宋岳仰天朗笑,道:“死又何惧,武当山连摆四盏红灯,竟以暗器计算在下,解剑岩伪装武当道士,施用五云捧日绝魂钉,难道不是诡计……”
红灯教主神色一窘,暴叱道:“住口!本教主只下令要你死!执行之人用何种手段,老夫岂能知道!”说到这里,语声一沉,继续道:“不过本教既称尊武林,不能不昭信于人,小子,你刚才所说,有保凭证?”
一说证据,宋岳不禁想起身上还有一筒绝魂钉,正想拿出羞他一羞,旋被另外一个念头,阻止了自己动作,暗忖道:“以今日情势,万一难逃危运,何不以其人之道,还治其人之身?”
想到这里,冷冷道:“你何不自己问问手下,三天之前,可有断臂受伤之人?”
红灯教主微微一哼,双手一拍,随着掌声,倏然二条黑影从道旁窜起,凌空而落,现出两个红灯教徒。
以其身法的快速轻灵,显然是一流高手。
只见站在红灯教主左边的教徒躬身道:“护法坛主禄荣率执法香主房笠敬领教主法谕。
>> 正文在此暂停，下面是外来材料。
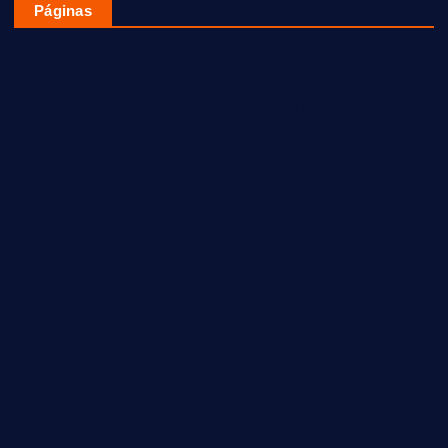
Páginas
ACOMPAÑAN A LOS FIELES DIFUNTOS CON ARTE, MÚSICA
Y TRADICIÓN EN EL FESTIVAL DE LAS ALMAS 2020
ARRANCA EN CUAUTITLÁN IZCALLI Y EN EL PAÍS LA
CAMPAÑA «30DÍASXAMLO»
CELEBRAN DÍA DE MUERTOS EN EL CENTRO CULTURAL
MEXIQUENSE BICENTENARIO
INSTALA HUIXQUILUCAN CONSEJO MUNICIPAL DE
SEGURIDAD PÚBLICA 2025-2027
Login Designer
NUEVOS POZOS EN COACALCO PARA DOTAR A LA
POBLACIÓN DE 30 % MÁS DE AGUA: DARWIN ESLAVA
POR HARTAZGO Y AMENAZAS, PRIÍSTAS DE
TLALNEPANTLA SE SUMAN AL PVEM CON PACO NÚÑEZ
”
红灯教主道:“速传武当支舵舵主!”
护法坛主禄荣一声应诺,随向右边的执法香主一摆手势,只见那位香主撮口长啸,啸声间歇,长短有节,仿佛暗号。
啸声一落,远处立刻响起回应,随即一条黑影,疾如一缕淡烟,袅袅而至。
宋岳拢目一看,赫然是一怪容老者。
只见他朝红灯教主一躬身,道:“武当舵主陆魁恭聆法谕!”
红灯教主目射寒光,冷冷道:“陆舵主,你舵下弟兄可曾施用绝魂钉?”
陆魁一怔,道:“奉命擒拿四异后人宋岳,本舵鉴于对方功力太强,故与舵下弟兄商量后,由副舵主设法弄到二筒绝魂钉……”
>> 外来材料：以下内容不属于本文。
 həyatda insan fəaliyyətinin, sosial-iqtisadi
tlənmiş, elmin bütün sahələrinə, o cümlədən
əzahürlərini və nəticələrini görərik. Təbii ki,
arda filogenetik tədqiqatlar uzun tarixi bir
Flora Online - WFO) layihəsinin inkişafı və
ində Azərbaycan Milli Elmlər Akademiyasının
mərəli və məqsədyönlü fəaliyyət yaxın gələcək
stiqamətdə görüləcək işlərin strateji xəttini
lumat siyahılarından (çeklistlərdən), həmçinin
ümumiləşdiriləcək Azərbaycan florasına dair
说到这里,倏听红灯教主大喝道:“住口!本教领袖武林,岂能使用武林公禁之暗器,你身为本教弟子,敢不顾本教令谕,还不与我领罪自裁!”
宋岳见红灯教主这番做作,不惜牺牲自己部下,伪立令谕,更加觉得其心黑手辣。
然而身处此种局势下,实不便表示什么意见,只得冷漠地注视情形发展,但心中却焦急行程延误。
只见陆魁一闻红灯教主之言,浑身发抖,张口欲语,但却颤不成声。
红灯教主双目一皱,沉声道:“执法香主还不执法!”
语声方落,执法香主房笠,已拔剑出鞘,只见半空闪起一道虹光,接着半声惨嚎。
陆魁一颗人头斜飞三尺,颈中鲜血狂喷,噗地仰身裁倒地上。
红灯教主眼见处决陆魁后,倏地欺身二步,冷冷道:“本教主为昭信天下,当你之面,处决暗算之人,你不妨再将武当山旁暗算之人说出,本教主不惜严惩!”
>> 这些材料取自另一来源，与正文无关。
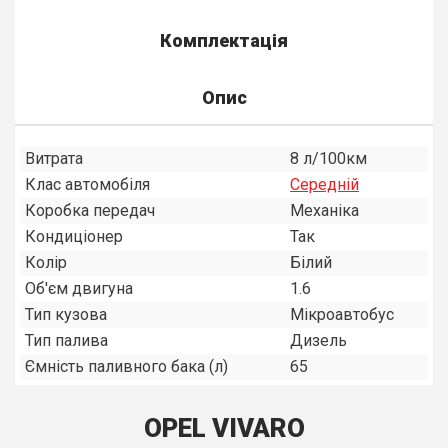
Комплектація
Опис
Витрата
8 л/100км
Клас автомобіля
Середнiй
Коробка передач
Механiка
Кондиціонер
Так
Колір
Білий
Об'єм двигуна
1.6
Тип кузова
Мiкроавтобус
Тип палива
Дизель
Ємність паливного бака (л)
65
OPEL VIVARO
宋岳闻言一怔,“暴雨飞芒”是自己四叔之物,虽觉事有蹊跷,但真相未明前,于此时此地说出,岂非徒然贻人口实?转念至此,冷冷道:“举一已足,其余不说也罢!”
红灯教主脸色狞厉,阴恻恻道:“老夫之言,谁敢不听,不说也得说!”
“嘿嘿,在下宋岳从不受人威胁,现在不说就不说,将来自有要你知道的一天!”
“好大口气,你难道还想活过今夜?”
宋岳哈哈朗笑,傲然道:“成事在天,谋事在人,阁下此言,岂不太过自信?”
红灯教主倏然碧目电射,道:“本教主既以信立天下,不能对你偏废,宋岳,你口不择言,破坏本教信誉,还不自缚领死!”
这番话讲得阴森冷酷已极,听得宋岳头皮微凛。
场中气氛陡然紧张,杀机骤浓!
宋岳胸有成竹,傲然一笑,道:“没有这么容易!”
红灯教主狞笑道:“以四异身手,尚且不出老夫十招,你小子竟敢螳臂挡车,嘿嘿!老夫就试试你有多大能耐!”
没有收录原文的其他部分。